Work to complete :: Could you repeat the passage of the news item on the AIDS document that opens with "Growing Ecumenical Concern" and closes with "the declaration reads.", swapping "religious leaders" for "faith leaders"?

Excerpted text ::

================

Growing Ecumenical Concern over AIDS Produces Landmark Document

Episcopal News Service. December 19, 1989 [89261]

A continuing concern for the AIDS crisis brought more than 100 religious leaders to Atlanta, Georgia, where they produced a document described by participants as a "landmark." The Atlanta Declaration asserts: "Across our diversity, AIDS magnifies the fact that we are also one" (see full text of the Atlanta Declaration ENS 89274).

"The tragedy of the HIV virus epidemic has confronted each of us personally, each of our religious institutions, as well as the whole society with the need for a new understanding of the interconnectedness between physical disease and social responsibility," the declaration reads.

The declaration is one of the most poignant examples of how the AIDS crisis is being confronted on an ecumenical and interfaith level. Earlier this year, the Episcopal Church's Day of Prayer for Persons Living with AIDS assumed an ecumenical dimension as scores of non-Episcopal parishes around the country joined Episcopalians in prayer. The Atlanta event, "AIDS -- the Moral Imperative: A Call to National Leadership," is believed to be the largest single gathering of ecumenical and interfaith leaders to date.

================

Dataset entries ::
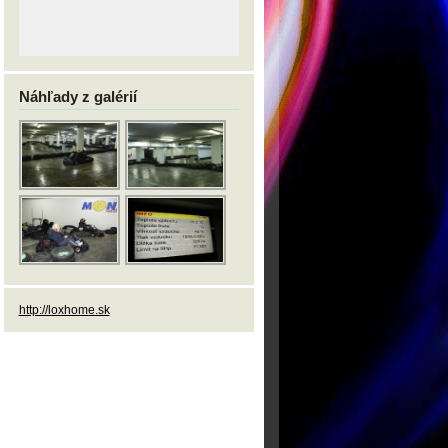
Náhľady z galérií
http://loxhome.sk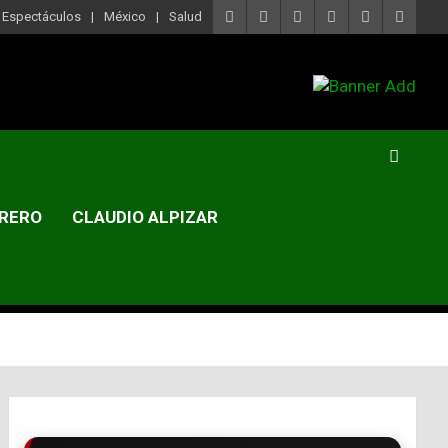
Espectáculos
México
Salud
RERO
CLAUDIO ALPIZAR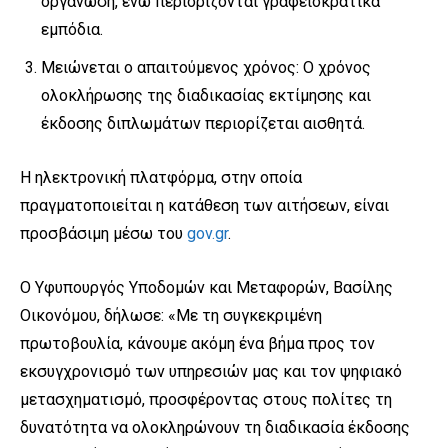
οργάνωση, ενώ περιορίζονται γραφειοκρατικά
εμπόδια.
Μειώνεται ο απαιτούμενος χρόνος: Ο χρόνος
ολοκλήρωσης της διαδικασίας εκτίμησης και
έκδοσης διπλωμάτων περιορίζεται αισθητά.
Η ηλεκτρονική πλατφόρμα, στην οποία
πραγματοποιείται η κατάθεση των αιτήσεων, είναι
προσβάσιμη μέσω του
gov.gr
.
Ο Υφυπουργός Υποδομών και Μεταφορών, Βασίλης
Οικονόμου, δήλωσε: «Με τη συγκεκριμένη
πρωτοβουλία, κάνουμε ακόμη ένα βήμα προς τον
εκσυγχρονισμό των υπηρεσιών μας και τον ψηφιακό
μετασχηματισμό, προσφέροντας στους πολίτες τη
δυνατότητα να ολοκληρώνουν τη διαδικασία έκδοσης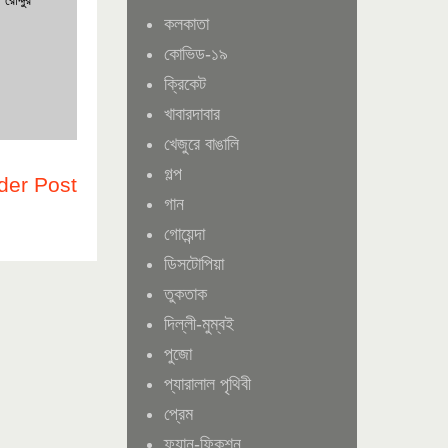
কলকাতা
কোভিড-১৯
ক্রিকেট
খাবারদাবার
খেজুরে বাঙালি
গল্প
der Post
গান
গোয়েন্দা
ডিসটোপিয়া
তুকতাক
দিল্লী-মুম্বই
পুজো
প্যারালাল পৃথিবী
প্রেম
ফ্যান-ফিকশন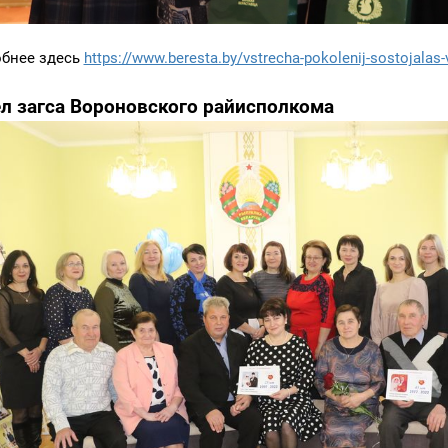
бнее здесь
https://www.beresta.by/vstrecha-pokolenij-sostojalas-v
л загса Вороновского райисполкома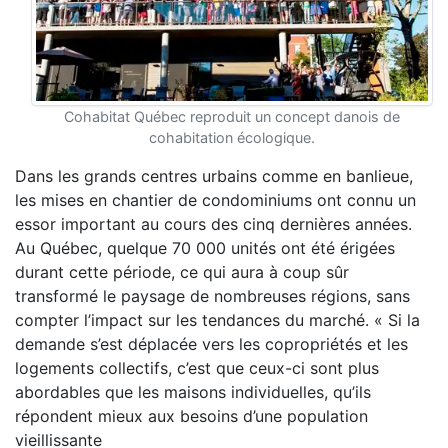
Cohabitat Québec reproduit un concept danois de
cohabitation écologique.
Dans les grands centres urbains comme en banlieue,
les mises en chantier de condominiums ont connu un
essor important au cours des cinq dernières années.
Au Québec, quelque 70 000 unités ont été érigées
durant cette période, ce qui aura à coup sûr
transformé le paysage de nombreuses régions, sans
compter l’impact sur les tendances du marché. « Si la
demande s’est déplacée vers les copropriétés et les
logements collectifs, c’est que ceux-ci sont plus
abordables que les maisons individuelles, qu’ils
répondent mieux aux besoins d’une population
vieillissante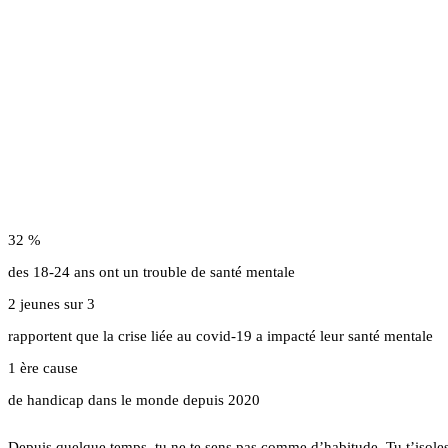
32
%
des 18-24 ans ont un trouble de santé mentale
2
jeunes sur 3
rapportent que la crise liée au covid-19 a impacté leur santé mentale
1
ère cause
de handicap dans le monde depuis 2020
D
e
p
u
i
s
q
u
e
l
q
u
e
t
e
m
p
s
,
t
u
n
e
t
e
s
e
n
s
p
a
s
c
o
m
m
e
d
’
h
a
b
i
t
u
d
e
.
T
u
t
’
i
s
o
l
e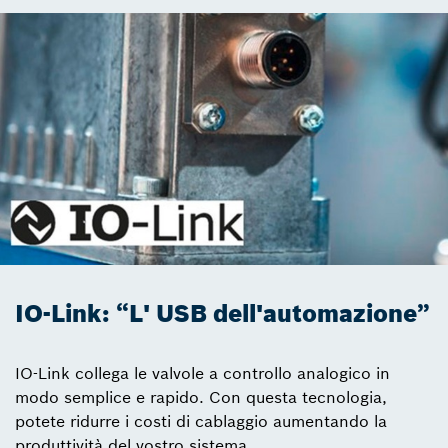
IO-Link: “L' USB dell'automazione”
IO-Link collega le valvole a controllo analogico in
modo semplice e rapido. Con questa tecnologia,
potete ridurre i costi di cablaggio aumentando la
produttività del vostro sistema.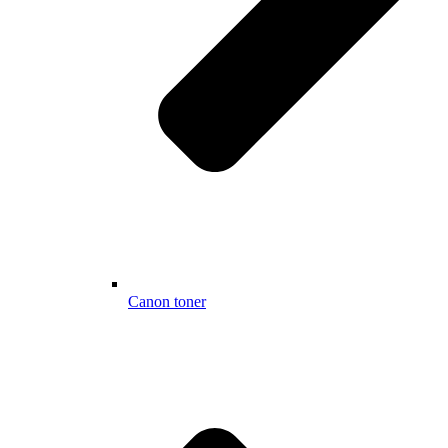
Canon toner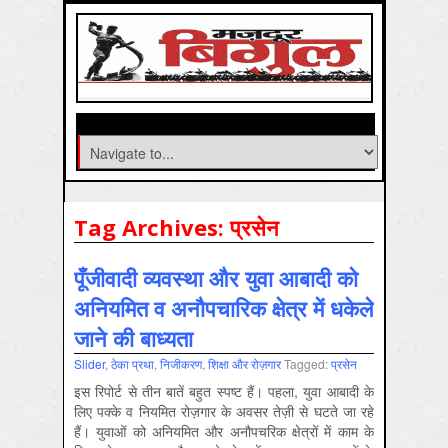
Tag Archives:
प्रसेन
पूँजीवादी व्यवस्था और युवा आबादी को
अनियमित व अनौपचारिक क्षेत्र में धकेले
जाने की बाध्यता
Slider
,
ठेका प्रथा
,
निजीकरण
,
शिक्षा और रोज़गार
Tagged:
प्रसेन
इस रिपोर्ट से तीन बातें बहुत स्पष्ट हैं। पहला, युवा आबादी के
लिए पक्के व नियमित रोज़गार के अवसर तेज़ी से घटते जा रहे
हैं। युवाओं को अनियमित और अनौपचरिक क्षेत्रों में काम के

================

Solved exercise ::
Growing Ecumenical Concern over AIDS Produces Landmark Document

Episcopal News Service. December 19, 1989 [89261]

A continuing concern for the AIDS crisis brought more than 100 faith leaders to Atlanta, Georgia, where they produced a document described by participants as a "landmark." The Atlanta Declaration asserts: "Across our diversity, AIDS magnifies the fact that we are also one" (see full text of the Atlanta Declaration ENS 89274).

"The tragedy of the HIV virus epidemic has confronted each of us personally, each of our religious institutions, as well as the whole society with the need for a new understanding of the interconnectedness between physical disease and social responsibility," the declaration reads.